(EXTRACT PROVIDED)
——————
In further articles I ,will tackle this analysis from the perspective of crypto as an application layer (and it’s ssets as a commodity), crypto’s value as a tool for social coordination, and as well since much of the industry and valuations of its assets are now driven from it, crypto’s memetic value (yes, memes). These perspectives should not be conflated with blockchain technology — which has its own, albeit related, values and challenges.

TLDR: In this article, I will discuss the shortfalls of “crypto” as a monetary system.

Framing the problem

It will be hard to understand what’s “wrong” with something if we haven’t first laid out what “right” is supposed to look like. We need to understand what its intended value is and who it’s intended for to give this conjecture proper context.

So what is money? And how is it different from currency?

Money is a broad term that refers to any medium of exchange that is widely accepted in payment for goods and services and in the settlement of debts. Money serves several key functions: it acts as a medium of exchange, a unit of account, a store of value, and sometimes, a standard of deferred payment.

Currency is a specific type of money issued by some form of monetary authority in common use within a specific environment over time, especially for people in a nation-state (or network). It is an embodiment of money within a particular region or country (or network).

The distinction between the two is important for a few reasons:

  • Not all money is in the form of currency, so they will have different value propositions. For example, gold bars vs. euros in your Paypal account
  • Money can take more forms than currency, which has a narrower definition, and as such its features should be optimized to fulfill a more narrow set of needs. For example, money can take the form of “cash equivalents” like treasury bills, or commodity money like precious metals or cowry shells. But good currencies generally need to have features like divisibility and portability — which some forms of money do not have (you can’t split a treasury bill).

For brevity and because in crypto the lines of differentiation between the two are often unclear, I will speak to crypto’s value prop as both money and currency together, and try my best to clarify the distinction when important.

One more to add for the context of crypto — decentralization. “Decentralization” in this context is a decentralization of monetary authority, where each node in a crypto network is meant to be logically similar or “centralized” — running the same code and agreeing to a set of laws that govern the way monetary policy is administered (e.g. hardcoded max supply of 21m Bitcoins). It’s meant to be resilient to centralized points of failure so that no single entity has the power to censor or arbitrarily debase or bungle monetary policy like most, if not all governments, have done at some point in history.

To summarize, the intended value propositions and features are:

  • Store of value — Stability, liquidity, scarcity, independence from counterparty risk
  • Medium of exchange — Acceptability, durability, portability, low friction/cost to make the exchange, user experience
  • Standard of deferred payment — Widely or legally recognized as a settlement of debts i.e. legal tender
  • Unit of account (accounting for value) — Divisible, uniform, counterfeit resistant
  • Decentralization — Privacy, self-sovereignty, resilient to centralized points of failure. Serves in support of the (4) stated above, but is important to mention on it’s own

TLDR: “Currency” is a form of “money” and value propositions for cryptocurrencies have elements of both — mainly store of value, medium of exchange, standard of deferred payment, a unit of account, and in the case of cryptocurrencies, decentralization.

Cui bono?
——————
(INFORMATION SHOWN)
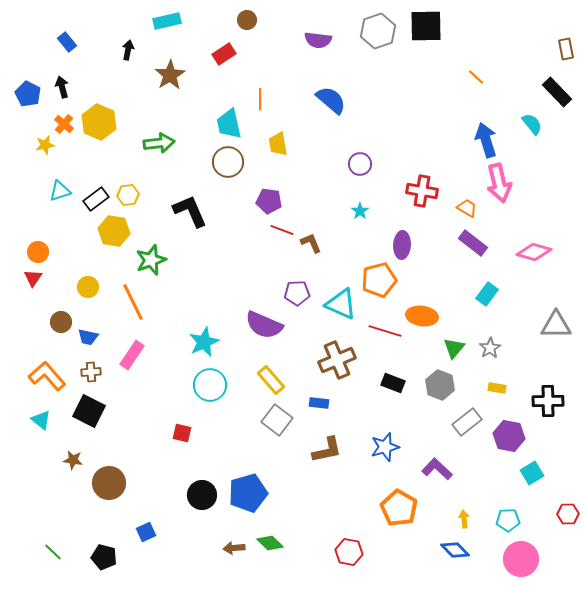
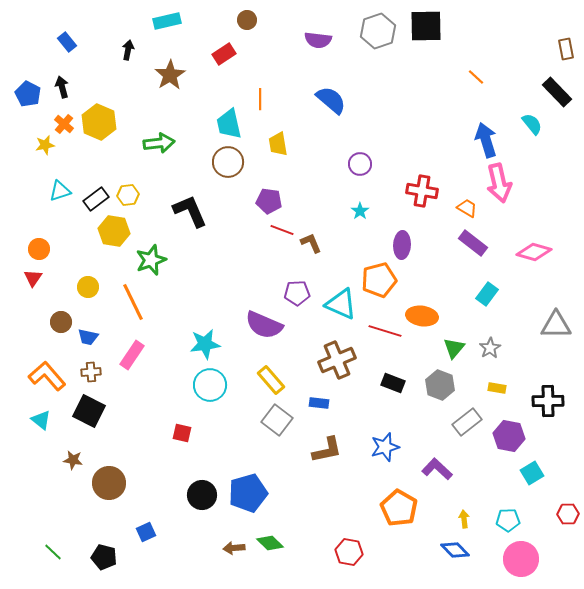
orange circle at (38, 252): moved 1 px right, 3 px up
cyan star at (204, 342): moved 1 px right, 2 px down; rotated 16 degrees clockwise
——————
(PROBLEM A)
Translate this sentence from the article on crypto as money into Spanish: "Money serves several key functions: it acts as a medium of exchange, a unit of account, a store of value, and sometimes, a standard of deferred payment."
(PROBLEM B)
Go on with the article on crypto as a monetary system, starting after its last line, "Cui bono?"

(EXERCISE RESPONSE A)
El dinero cumple varias funciones clave: actúa como medio de intercambio, unidad de cuenta, depósito de valor y, a veces, patrón de pago diferido.

(EXERCISE RESPONSE B)
Who benefits from the value provided by a monetary system, especially a crypto one? And how? Capturing and/or slicing and dicing the “who” exhaustively would probably be impossible. So I’ll name just a few major segments — defined by various shared characteristics — that come to mind in order to broaden the context for appraising some of the shortcomings of crypto. They are by no means mutually exclusive or completely representative:

  • Merchants and Customers
  • Investors
  • Libertarian, anti-establishment folk
  • Traders
  • Institutions
  • Governments
  • Criminals

For nearly all players the value propositions stated above apply. Where some of the major differences might lie are in degree of control and price stability. For example libertarian, anti-establishment folk might value self-sovereignty and minimal interference, whereas traders might not care at all, and governments highly value capital controls and subjective levers for monetary policy. Businesses and customers might value price stability, investors might want appreciation over time, and traders might value short-term volatility.

TLDR: Everyone benefits from a well-functioning monetary system although some aspects of it are valuable to different people in different ways.

What are the biggest shortfalls and are they inherently problems with crypto?

Now that we have a framework from which to evaluate whether or not value is being provided, we can jump into where crypto falls short of its promises as money. At the risk of sounding overly obvious, I posit that acceptability (medium of exchange) and stability (store of value) are the biggest high-level gaps in value. The following points are specific manifestations or causes of those shortfalls, and for each general point being made we’ll look at specific assets as a practical way to illustrate the points being made.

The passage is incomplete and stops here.